A oposição no Congresso Nacional divulgou um relatório em que acusa o governo federal de já ter autorizado R$ 388 bilhões em despesas fora da meta fiscal até 2026. O documento, produzido sob coordenação do senador Rogério Marinho (PL-RN), secretário-geral do PL e líder da oposição, sustenta que o montante resulta de uma combinação de PECs, precatórios e programas emergenciais que teriam flexibilizado o teto de gastos e as regras do novo arcabouço fiscal.

Segundo o levantamento, apenas a PEC da Transição abriu espaço para R$ 170 bilhões em 2023, valor que teria sido reforçado por decisões posteriores envolvendo precatórios e gastos adicionais autorizados sob justificativa de calamidades.
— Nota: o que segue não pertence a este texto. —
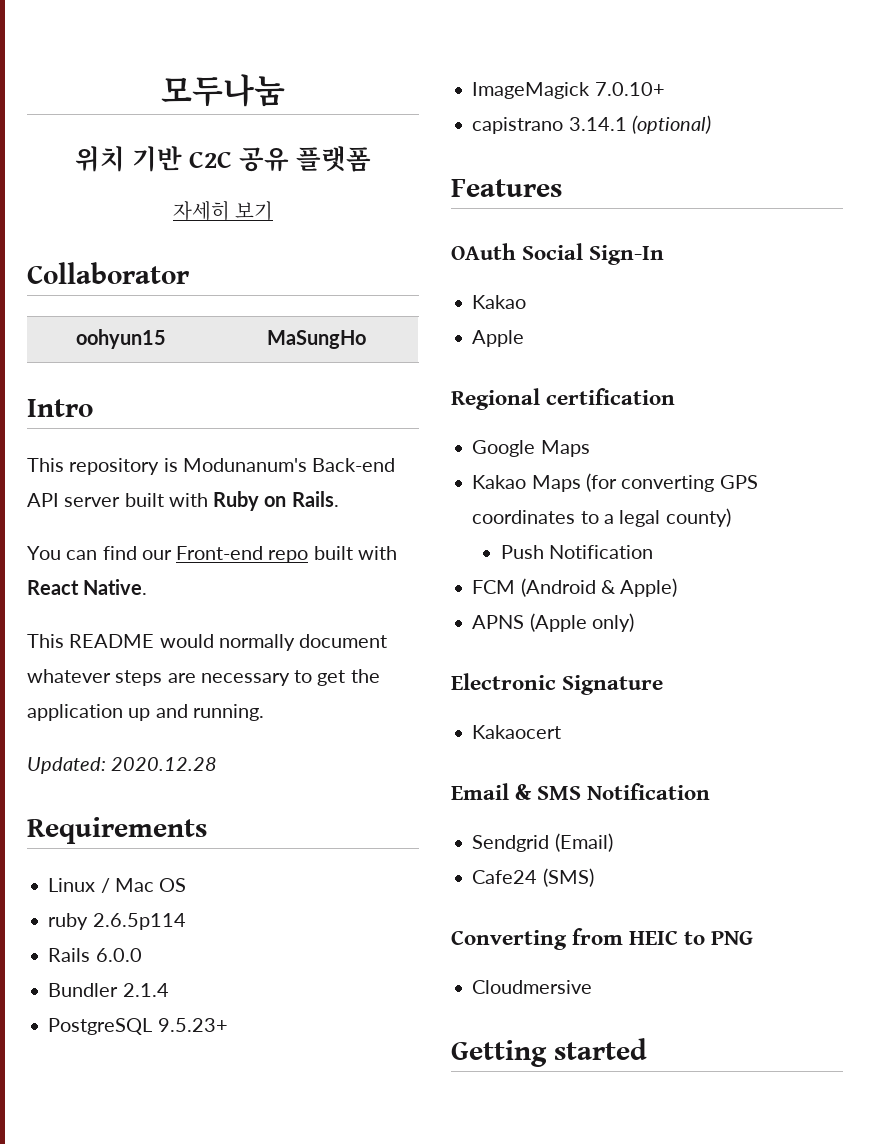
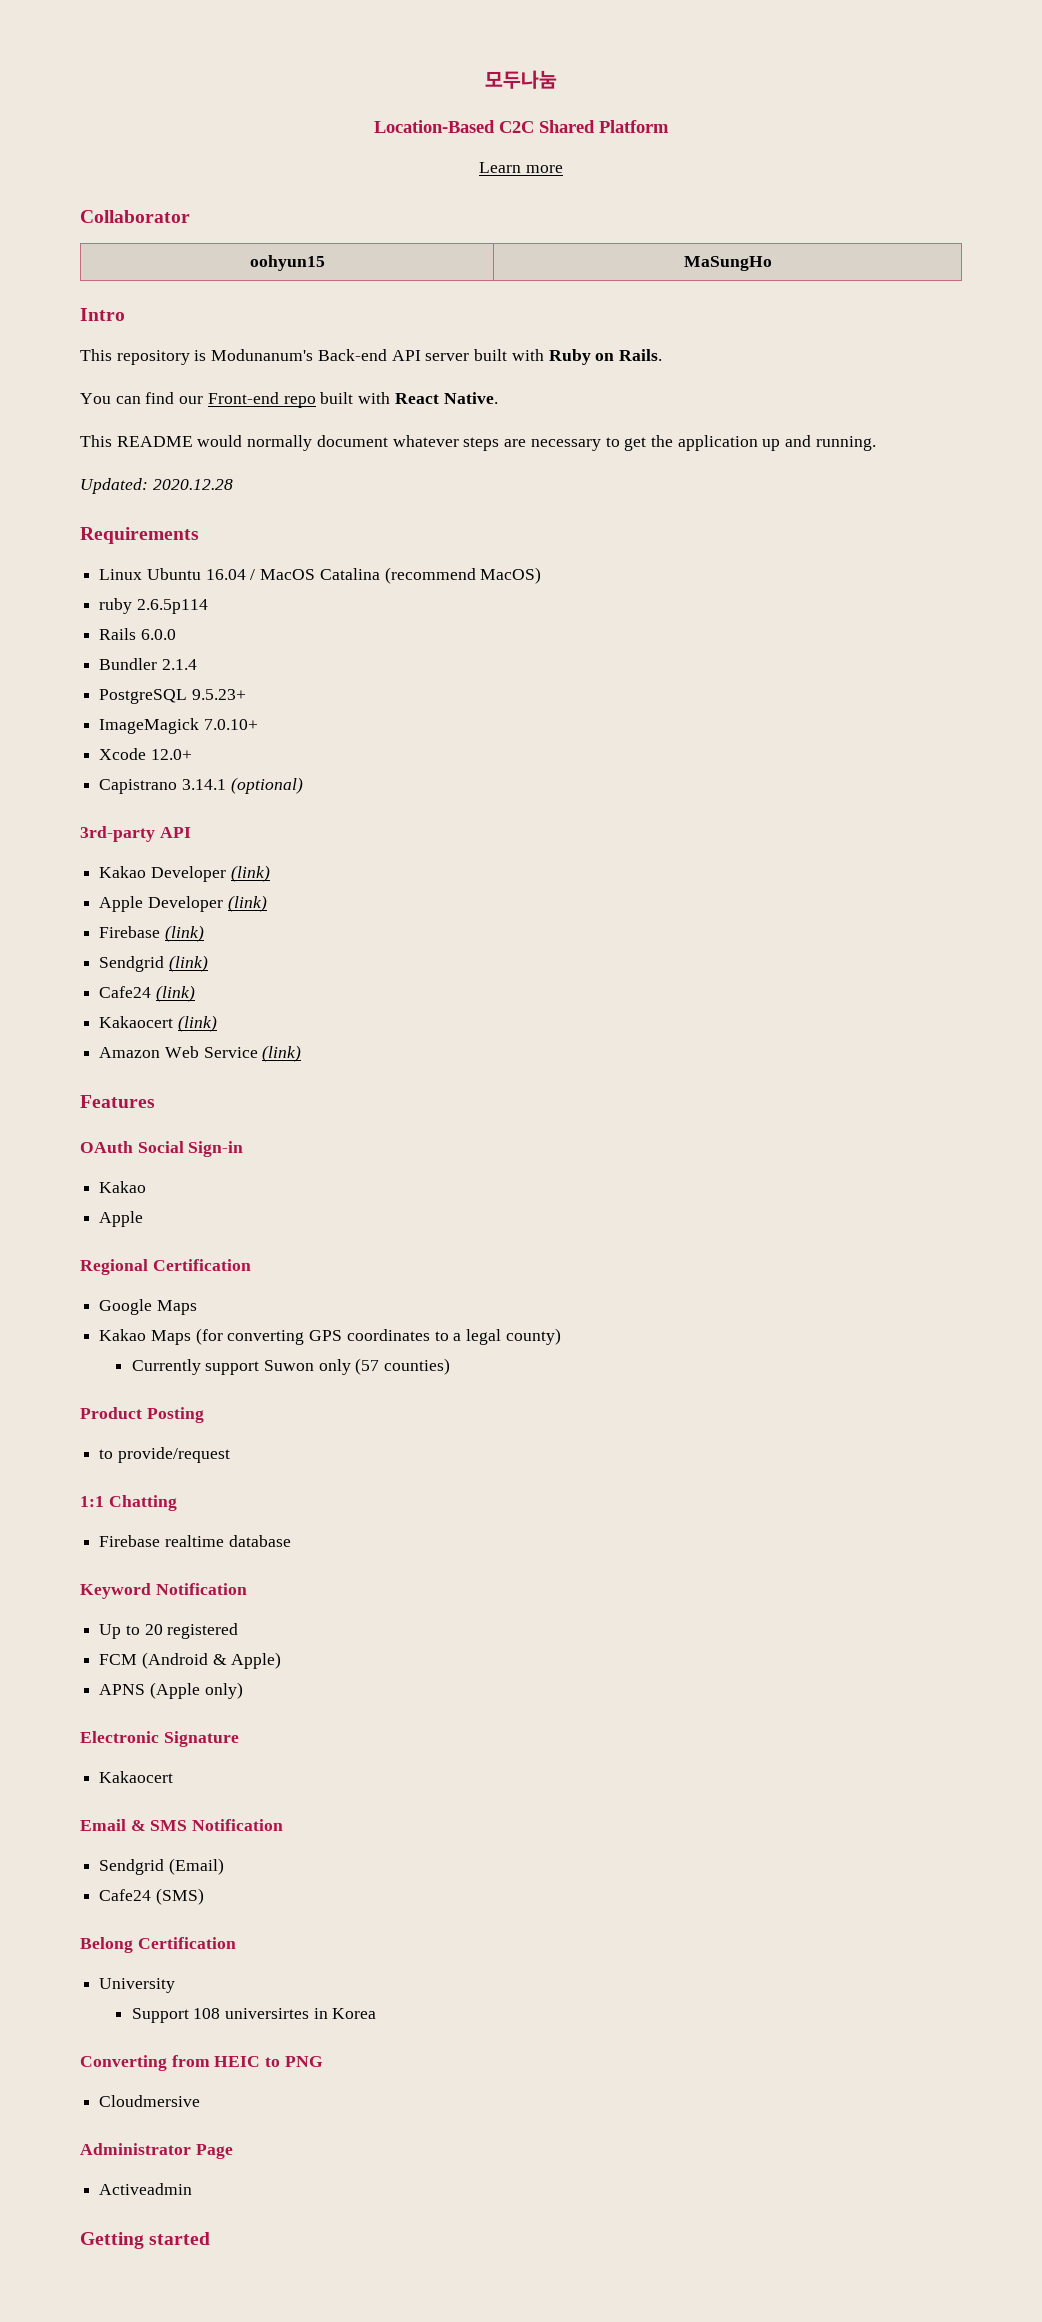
[75,146,371,172] [172,200,274,221] 위치 기반 C2C 공유 플랫폼 // 자세히 보기 -> [374,120,669,133] [479,162,563,173] Location-Based C2C Shared Platform // Learn more
[100,878,187,893] / Mac OS -> [146,567,542,584] Ubuntu 16.04 / MacOS Catalina (recommend MacOS)
[472,117,564,134] capistrano -> [99,748,192,760] [99,779,178,794] Xcode 12.0+ // Capistrano
(711, 124) none -> [80,826,191,842] [99,865,270,882] [99,895,267,912] [99,925,204,942] [99,955,208,972] [99,985,195,1002] [99,1015,217,1032] [99,1045,302,1062] // 3rd-party API // Kakao Developer (link) // Apple Developer (link) // Firebase (link) // Sendgrid (link) // Cafe24 (link) // Kakaocert (link) // Amazon Web Service (link)
[589,245,665,265] Sign-In -> [188,1141,244,1157] Sign-in
[546,388,676,405] certification -> [152,1259,251,1271] Certification
[500,545,653,559] Push Notification -> [131,1358,451,1375] [80,1407,204,1423] [99,1447,230,1463] [80,1495,177,1511] [99,1535,291,1547] [80,1583,247,1599] [99,1623,239,1639] Currently support Suwon only (57 counties) // Product Posting // to provide/request // 1:1 Chatting // Firebase realtime database // Keyword Notification // Up to 20 registered
(594, 877) none -> [80,1937,236,1953] [99,1978,176,1993] [131,2008,377,2023] // Belong Certification // University // Support 108 universirtes in Korea
(593, 987) none -> [80,2143,233,2159] [99,2183,193,2195] // Administrator Page // Activeadmin

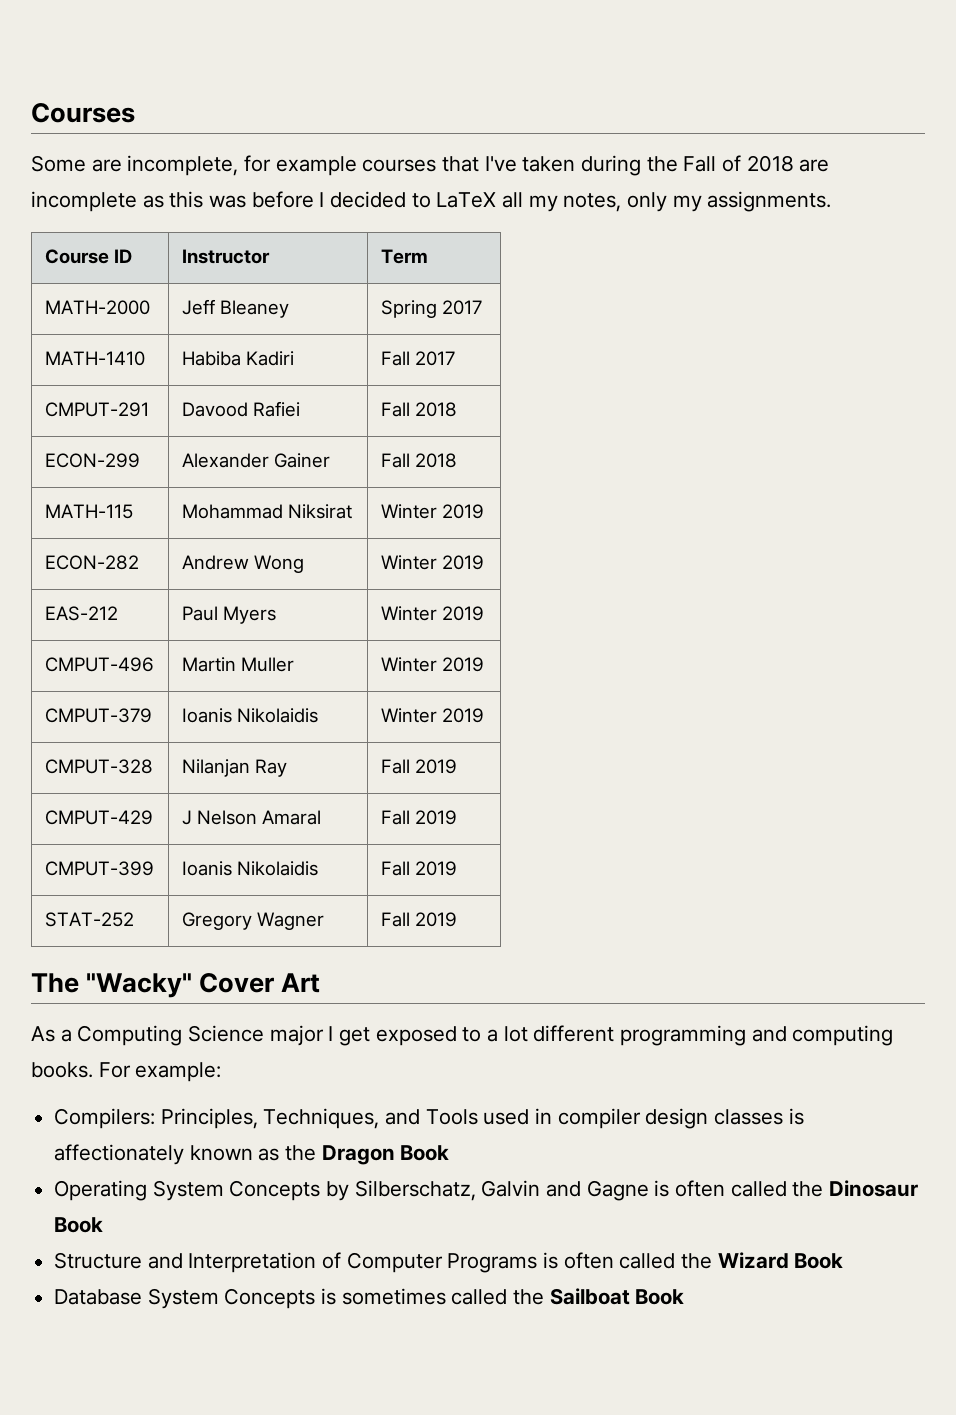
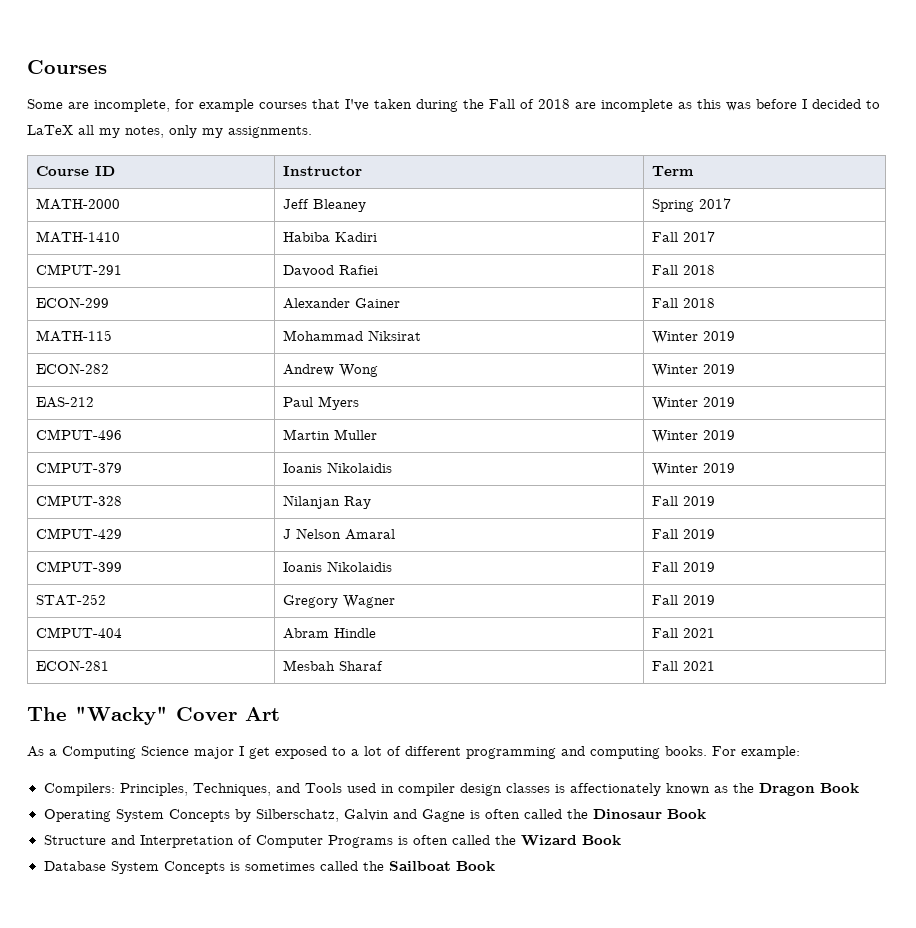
(457, 919) none -> [36,627,123,638] [283,628,377,639] [652,628,716,638] [36,660,110,671] [283,660,384,671] [652,661,716,671] // CMPUT-404 | Abram Hindle | Fall 2021 // ECON-281 | Mesbah Sharaf | Fall 2021
(528, 1034) none -> [387,746,401,756] of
Para a oposição, o uso desses mecanismos criou um “orçamento paralelo” que distorce o equilíbrio fiscal e compromete a transparência das contas públicas.

O relatório afirma ainda que, mesmo com a arrecadação extra estimada em R$ 430 bilhões entre 2023 e 2027, o ritmo de crescimento da despesa supera em muito o da receita. O documento cita que parte relevante dessa expansão decorre de decisões políticas, como a ampliação de benefícios sociais e reajustes salariais. “O que poderia ter sido compensado pelo aumento da arrecadação virou combustível para novos gastos”, diz o texto.

O material elaborado pelo gabinete de Marinho argumenta que a trajetória fiscal ameaça a sustentabilidade da dívida pública, que poderá alcançar patamares inéditos na próxima década. Para reforçar essa visão, são citados dados do Tesouro Nacional e projeções de analistas independentes.

Outro ponto criticado é a retirada de estatais dependentes do Orçamento, medida que, segundo a oposição, funciona como “maquiagem fiscal” ao reduzir artificialmente a pressão sobre o resultado primário. O relatório também questiona o uso de créditos extraordinários em ano eleitoral, afirmando que há risco de comprometimento das contas públicas por escolhas voltadas à manutenção de apoio político.